▶ Excerpted text:
──────────────────────────────
I've rewritten the error handling path in mtip_sw_probe() and
mtip_parse_of().

> > +		if (!fep->phy_np[port_num - 1]) {
> > +			dev_err(&fep->pdev->dev,
> > +				"%s: PHY handle not defined!\n",
> > __func__);
> > +			ret = -ENODEV;
> > +			goto of_get_err;
> > +		}
> > +	}
> > +
> > + of_get_err:
> > +	of_node_put(p);
> > +
> > +	return ret;
> > +}  
> 
> [ ... ]
> 
> > +static void mtip_sw_remove(struct platform_device *pdev)
> > +{
> > +	struct switch_enet_private *fep =
> > platform_get_drvdata(pdev); +
> > +	mtip_ndev_cleanup(fep);
> > +
> > +	mtip_mii_remove(fep);
> > +
> > +	dma_free_coherent(&fep->pdev->dev, PAGE_SIZE,
> > fep->rx_bd_base,
> > +			  fep->bd_dma);
> > +	fep->rx_bd_base = NULL;
> > +	fep->tx_bd_base = NULL;
> > +
> > +	timer_delete_sync(&fep->timer_mgnt);  
>         ^^^^^^^^^^^^^^^^^^^^^^^^^^^^^^^^^^^^
> 
> Does the timer get deleted too late in the cleanup sequence? The timer
> callback mtip_mgnt_timer accesses fep->hwp, fep->hwentry, and
> fep->pdev->dev. However, timer_delete_sync is called after
> mtip_ndev_cleanup, mtip_mii_remove, and dma_free_coherent.
──────────────────────────────
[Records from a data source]
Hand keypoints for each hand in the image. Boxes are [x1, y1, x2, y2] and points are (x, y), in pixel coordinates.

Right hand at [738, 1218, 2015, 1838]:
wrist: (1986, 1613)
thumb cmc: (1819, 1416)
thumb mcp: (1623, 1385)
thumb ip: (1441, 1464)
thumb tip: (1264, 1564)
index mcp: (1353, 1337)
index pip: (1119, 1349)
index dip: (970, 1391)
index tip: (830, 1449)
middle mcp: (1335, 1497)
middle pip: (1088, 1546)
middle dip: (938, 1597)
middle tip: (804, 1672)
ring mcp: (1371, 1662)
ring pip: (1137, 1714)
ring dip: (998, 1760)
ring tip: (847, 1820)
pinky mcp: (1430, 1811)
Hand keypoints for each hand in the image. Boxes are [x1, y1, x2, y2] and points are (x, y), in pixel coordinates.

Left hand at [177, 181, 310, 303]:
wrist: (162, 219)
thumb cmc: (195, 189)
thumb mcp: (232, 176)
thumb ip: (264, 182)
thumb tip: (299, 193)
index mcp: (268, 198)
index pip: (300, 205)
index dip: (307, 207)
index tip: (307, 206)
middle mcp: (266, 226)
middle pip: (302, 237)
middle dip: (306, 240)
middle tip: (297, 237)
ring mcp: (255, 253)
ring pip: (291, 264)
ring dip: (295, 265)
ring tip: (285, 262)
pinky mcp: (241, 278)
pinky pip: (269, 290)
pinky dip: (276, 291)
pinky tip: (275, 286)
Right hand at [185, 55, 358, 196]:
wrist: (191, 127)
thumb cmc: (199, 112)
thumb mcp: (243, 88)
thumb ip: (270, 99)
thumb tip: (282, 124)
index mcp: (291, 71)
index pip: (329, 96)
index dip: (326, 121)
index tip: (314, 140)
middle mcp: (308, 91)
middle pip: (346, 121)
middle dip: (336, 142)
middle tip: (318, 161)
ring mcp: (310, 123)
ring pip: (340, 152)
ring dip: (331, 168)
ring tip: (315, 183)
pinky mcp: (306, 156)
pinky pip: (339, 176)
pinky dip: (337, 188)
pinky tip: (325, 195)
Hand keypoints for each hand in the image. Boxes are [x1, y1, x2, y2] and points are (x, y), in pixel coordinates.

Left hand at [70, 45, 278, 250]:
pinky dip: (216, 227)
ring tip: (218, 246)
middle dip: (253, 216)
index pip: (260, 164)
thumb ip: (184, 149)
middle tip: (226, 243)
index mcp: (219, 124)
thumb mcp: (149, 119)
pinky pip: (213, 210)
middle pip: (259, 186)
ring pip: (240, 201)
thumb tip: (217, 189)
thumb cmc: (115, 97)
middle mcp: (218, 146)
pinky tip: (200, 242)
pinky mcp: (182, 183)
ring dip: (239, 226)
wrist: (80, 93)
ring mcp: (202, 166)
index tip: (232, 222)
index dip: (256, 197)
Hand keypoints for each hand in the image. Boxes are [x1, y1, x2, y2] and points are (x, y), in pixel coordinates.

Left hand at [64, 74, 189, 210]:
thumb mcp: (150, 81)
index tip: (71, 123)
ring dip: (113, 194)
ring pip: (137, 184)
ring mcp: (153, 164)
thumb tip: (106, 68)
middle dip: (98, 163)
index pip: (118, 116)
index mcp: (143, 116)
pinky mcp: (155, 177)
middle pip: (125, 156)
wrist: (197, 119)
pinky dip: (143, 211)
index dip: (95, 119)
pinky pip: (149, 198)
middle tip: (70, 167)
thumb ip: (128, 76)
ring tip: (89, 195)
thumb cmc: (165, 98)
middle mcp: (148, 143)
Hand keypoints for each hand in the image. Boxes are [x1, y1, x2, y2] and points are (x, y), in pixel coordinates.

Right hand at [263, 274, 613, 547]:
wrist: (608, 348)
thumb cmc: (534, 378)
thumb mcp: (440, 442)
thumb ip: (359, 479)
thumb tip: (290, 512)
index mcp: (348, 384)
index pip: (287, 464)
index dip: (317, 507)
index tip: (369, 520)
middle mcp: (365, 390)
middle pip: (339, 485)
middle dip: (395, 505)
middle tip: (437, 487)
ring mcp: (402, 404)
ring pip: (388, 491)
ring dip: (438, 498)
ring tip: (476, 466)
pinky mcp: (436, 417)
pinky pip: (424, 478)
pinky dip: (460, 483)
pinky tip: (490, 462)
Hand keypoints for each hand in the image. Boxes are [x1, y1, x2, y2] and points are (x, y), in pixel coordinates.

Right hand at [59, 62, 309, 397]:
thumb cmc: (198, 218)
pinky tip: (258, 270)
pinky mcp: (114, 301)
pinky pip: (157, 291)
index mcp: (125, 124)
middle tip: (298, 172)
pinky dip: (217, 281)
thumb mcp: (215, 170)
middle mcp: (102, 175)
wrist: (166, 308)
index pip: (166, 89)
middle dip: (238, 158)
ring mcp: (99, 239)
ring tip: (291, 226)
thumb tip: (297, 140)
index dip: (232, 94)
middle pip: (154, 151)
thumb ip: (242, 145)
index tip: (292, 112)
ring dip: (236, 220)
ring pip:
──────────────────────────────
▶ What you should do:
Extend the driver code review thread, continuing past its final sentence.

▶ Result:
> 
> If the timer fires between these cleanup operations and
> timer_delete_sync, it will access freed or cleaned resources, causing
> use-after-free and potential crashes.
> 
> Should the timer be deleted first before any other cleanup operations?
> 
> Correct order would be:
> 1. timer_delete_sync(&fep->timer_mgnt);
> 2. mtip_ndev_cleanup(fep);
> 3. mtip_mii_remove(fep);
> 4. dma_free_coherent(...);
> 

I've moved it up.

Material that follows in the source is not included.